- [Required action A]: In the listing below, can you repeat word for word the lines starting with the line that contains "right hip: (47, 153, 1)" and going on through the line that contains "left hip: (56, 150, 4)", with both of those lines included?

==== Page excerpt ====

On Sunday, we were expected to attend church with our host family. We all dressed up in our Sunday best and dropped by the centre to pick up a few of the kids for church. We walked around 2 kilometres down dusty roads in the late-morning heat with kids in tow. It just so happened to be the church’s 16 year anniversary and it was certainly an experience never to be forgotten. We walked into loud drums and soulful singing of hymns, we found a place and stayed standing to clap and sway to the hymns, which went on forever and ever and ever. After about half an hour, we took a seat while various members of the church came up to say a prayer. One man of note was extremely vibrant, with hands raised, screaming to the heavens with all his might, and then breaking out into song - whatever he was saying he was extremely passionate. Finally the minister came out, and to our surprise he was a smiley Chinese man! He delivered the sermon in English apparently, though I could only make out every fifth word and also had a Swahili translator. He yelled as passionately as the previous man, though what the lesson was I have no idea, he was too difficult to make out. The service went on for a hot 2 hours, ending in the Sunday school kids telling a story from the bible and singing a hymn. It didn’t end there though, oh no. We were herded outside for “20 minutes” so about an hour Kenyan time to hang out in the sun and partake in some games before heading back inside where lunch and a drink would be supplied before one last prayer and a raffle. The youth leaders came outside with hula hoops, skipping ropes and other long ropes. We found ourselves in a tournament of tug-of-war: women vs. men, then youth girls vs. youth boys, and then a championship round. The tribe of African women + 2 Mzungus surprisingly beat the men, the youth boys beat the girls, but in the end the youth boys won out against the strong women! It was ridiculously funny! We were exhausted from the games and decided to sneak out before they served lunch, and ended up down at the local bar for a drink with the boys.

==== Input data ====

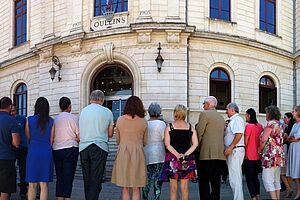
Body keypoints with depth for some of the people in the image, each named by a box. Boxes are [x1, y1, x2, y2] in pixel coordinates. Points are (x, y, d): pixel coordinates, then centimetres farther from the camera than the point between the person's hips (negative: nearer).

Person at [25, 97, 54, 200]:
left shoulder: (29, 120, -2)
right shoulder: (51, 121, 1)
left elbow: (28, 137, 7)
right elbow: (51, 140, 5)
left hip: (33, 153, -1)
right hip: (47, 153, 1)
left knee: (32, 185, 7)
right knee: (44, 185, 5)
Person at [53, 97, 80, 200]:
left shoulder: (55, 119, 7)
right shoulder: (73, 118, -3)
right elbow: (79, 136, -4)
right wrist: (76, 140, 16)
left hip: (56, 150, 4)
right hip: (70, 149, -4)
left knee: (59, 177, 10)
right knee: (68, 177, -2)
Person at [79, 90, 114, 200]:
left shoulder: (83, 111, 9)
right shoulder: (107, 112, 1)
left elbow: (79, 132, 15)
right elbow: (110, 134, 7)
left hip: (83, 147, 3)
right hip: (100, 147, -3)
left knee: (87, 179, 12)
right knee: (96, 180, -3)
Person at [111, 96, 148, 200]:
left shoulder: (120, 120, 0)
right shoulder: (143, 122, -2)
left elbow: (117, 141, 10)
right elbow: (145, 142, 9)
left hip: (122, 153, 1)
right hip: (138, 153, -1)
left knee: (125, 188, 9)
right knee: (136, 188, 7)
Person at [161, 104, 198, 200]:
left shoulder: (169, 126, -2)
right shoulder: (190, 127, 3)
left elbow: (167, 144, -10)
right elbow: (195, 144, -4)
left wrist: (177, 155, -12)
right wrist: (185, 155, -9)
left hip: (172, 158, -2)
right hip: (187, 160, 2)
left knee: (173, 187, 6)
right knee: (184, 187, 9)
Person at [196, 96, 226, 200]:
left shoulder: (204, 114, -4)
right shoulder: (222, 118, 17)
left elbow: (199, 132, -9)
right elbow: (222, 135, 16)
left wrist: (197, 145, 4)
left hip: (207, 153, -7)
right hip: (220, 153, 7)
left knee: (204, 180, -4)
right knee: (216, 180, 10)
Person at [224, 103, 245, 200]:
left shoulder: (237, 119, -12)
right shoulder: (233, 120, 18)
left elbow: (239, 134, -24)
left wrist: (230, 148, -25)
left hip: (235, 150, -10)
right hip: (233, 150, 10)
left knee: (234, 177, -8)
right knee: (236, 176, 14)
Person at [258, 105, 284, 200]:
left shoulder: (270, 124, -11)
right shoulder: (279, 124, 17)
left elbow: (264, 139, -17)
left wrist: (260, 149, -1)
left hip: (270, 155, -10)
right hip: (279, 155, 10)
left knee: (268, 180, -9)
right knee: (276, 180, 13)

====

- [Required action B]: Would you proceed with the account of the Sunday church anniversary in Kenya, picking up right after its last sentence?

- [Exercise result A]:
right hip: (47, 153, 1)
left knee: (32, 185, 7)
right knee: (44, 185, 5)
Person at [53, 97, 80, 200]:
left shoulder: (55, 119, 7)
right shoulder: (73, 118, -3)
right elbow: (79, 136, -4)
right wrist: (76, 140, 16)
left hip: (56, 150, 4)

- [Exercise result B]:
Zak wanted to show us his friends zoo, so after downing my first Tusker beer quickly, we jumped in a cab (all the matatus were too packed with people coming back from church) and headed off. Zak told us that the zoo had a floating bar, but we really had no idea what to expect. When we drove through the entrance, the hedges were perfectly manicured to read ‘Stedmak Gardens’. We were ushered down to the lake where indeed there were floating barges covered by tents. One was set out like a restaurant with many tables and chairs, while some were more like a bar with stools and chairs. We kept walking down to the very end one, where we waddled across the bridge and were greeted by a very well-off looking man in a gold chain, white pants and very smart button up shirt. Behind him (Joe), a large African woman (Irene) was lounging over the beautiful leather sofas, ripping into a whole chicken. Turns out we had been invited to the VIP tent to sit with the owners. The tent was incredible, it had a sofa that lined the entire circumference, a private waiter and was decked out with a TV and full sound system. Straight away by their body language, I could tell that the wife, Irene, pulled all the strings in the marriage. She reminded me of a cross between the caterpillar from Alice in Wonderland that sits atop the mushroom smoking a shisha, and Ursula from The Little Mermaid gluttonously lounging about in the cave… a total queen! All that was missing was a tanned, shirtless toy-boy feeding her grapes.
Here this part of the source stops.